• What to work on: Look below for the line containing "[502 366 528 407]"; from there through the line containing "[100 467 191 574]", both lines included, please set down each line exactly and nothing else.
--- Data supplied ---
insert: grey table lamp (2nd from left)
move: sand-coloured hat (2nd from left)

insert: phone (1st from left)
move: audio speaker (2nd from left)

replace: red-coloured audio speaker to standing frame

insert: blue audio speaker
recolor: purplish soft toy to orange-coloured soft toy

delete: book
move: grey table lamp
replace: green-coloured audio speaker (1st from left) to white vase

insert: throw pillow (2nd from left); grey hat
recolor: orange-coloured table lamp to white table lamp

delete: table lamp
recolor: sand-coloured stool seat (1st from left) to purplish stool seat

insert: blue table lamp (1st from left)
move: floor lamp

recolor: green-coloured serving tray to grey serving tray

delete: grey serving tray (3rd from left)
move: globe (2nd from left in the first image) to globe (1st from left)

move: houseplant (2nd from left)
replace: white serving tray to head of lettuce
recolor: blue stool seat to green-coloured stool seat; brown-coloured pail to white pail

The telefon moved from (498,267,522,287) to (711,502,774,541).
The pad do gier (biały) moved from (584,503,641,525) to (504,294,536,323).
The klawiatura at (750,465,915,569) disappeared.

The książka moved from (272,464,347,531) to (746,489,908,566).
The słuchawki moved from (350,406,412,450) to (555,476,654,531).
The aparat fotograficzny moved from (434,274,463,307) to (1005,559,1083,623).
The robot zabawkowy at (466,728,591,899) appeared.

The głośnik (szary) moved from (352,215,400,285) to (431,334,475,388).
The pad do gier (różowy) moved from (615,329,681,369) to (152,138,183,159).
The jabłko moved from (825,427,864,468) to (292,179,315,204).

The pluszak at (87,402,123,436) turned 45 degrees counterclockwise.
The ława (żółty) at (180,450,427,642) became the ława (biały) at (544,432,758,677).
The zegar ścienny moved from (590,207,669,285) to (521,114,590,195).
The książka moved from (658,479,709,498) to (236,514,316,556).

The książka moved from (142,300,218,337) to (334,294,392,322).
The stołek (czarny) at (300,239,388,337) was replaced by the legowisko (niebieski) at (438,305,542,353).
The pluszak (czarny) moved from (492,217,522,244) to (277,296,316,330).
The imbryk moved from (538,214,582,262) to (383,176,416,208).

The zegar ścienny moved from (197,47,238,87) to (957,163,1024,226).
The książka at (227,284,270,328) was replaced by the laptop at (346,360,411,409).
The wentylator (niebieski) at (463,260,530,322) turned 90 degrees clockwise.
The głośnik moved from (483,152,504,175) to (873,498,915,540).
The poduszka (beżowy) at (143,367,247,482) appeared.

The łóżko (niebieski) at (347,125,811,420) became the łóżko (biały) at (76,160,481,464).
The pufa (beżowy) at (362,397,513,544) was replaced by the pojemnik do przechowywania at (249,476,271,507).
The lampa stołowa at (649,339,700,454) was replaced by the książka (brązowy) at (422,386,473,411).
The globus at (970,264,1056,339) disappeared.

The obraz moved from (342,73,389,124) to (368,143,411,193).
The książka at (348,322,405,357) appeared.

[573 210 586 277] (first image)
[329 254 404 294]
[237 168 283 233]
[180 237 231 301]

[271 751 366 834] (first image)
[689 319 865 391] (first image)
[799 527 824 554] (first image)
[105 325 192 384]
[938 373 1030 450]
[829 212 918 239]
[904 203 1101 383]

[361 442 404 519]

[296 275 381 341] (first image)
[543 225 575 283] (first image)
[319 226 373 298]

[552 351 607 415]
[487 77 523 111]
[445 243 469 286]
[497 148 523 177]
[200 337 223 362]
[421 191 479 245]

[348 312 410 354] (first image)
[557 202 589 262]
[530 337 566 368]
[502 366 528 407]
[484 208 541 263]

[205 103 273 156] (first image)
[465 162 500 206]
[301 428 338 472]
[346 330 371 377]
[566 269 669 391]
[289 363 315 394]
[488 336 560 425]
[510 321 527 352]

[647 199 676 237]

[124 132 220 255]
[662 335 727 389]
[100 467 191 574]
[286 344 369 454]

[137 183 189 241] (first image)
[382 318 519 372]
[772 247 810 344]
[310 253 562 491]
---
• Result:
[502 366 528 407]
[484 208 541 263]

[205 103 273 156] (first image)
[465 162 500 206]
[301 428 338 472]
[346 330 371 377]
[566 269 669 391]
[289 363 315 394]
[488 336 560 425]
[510 321 527 352]

[647 199 676 237]

[124 132 220 255]
[662 335 727 389]
[100 467 191 574]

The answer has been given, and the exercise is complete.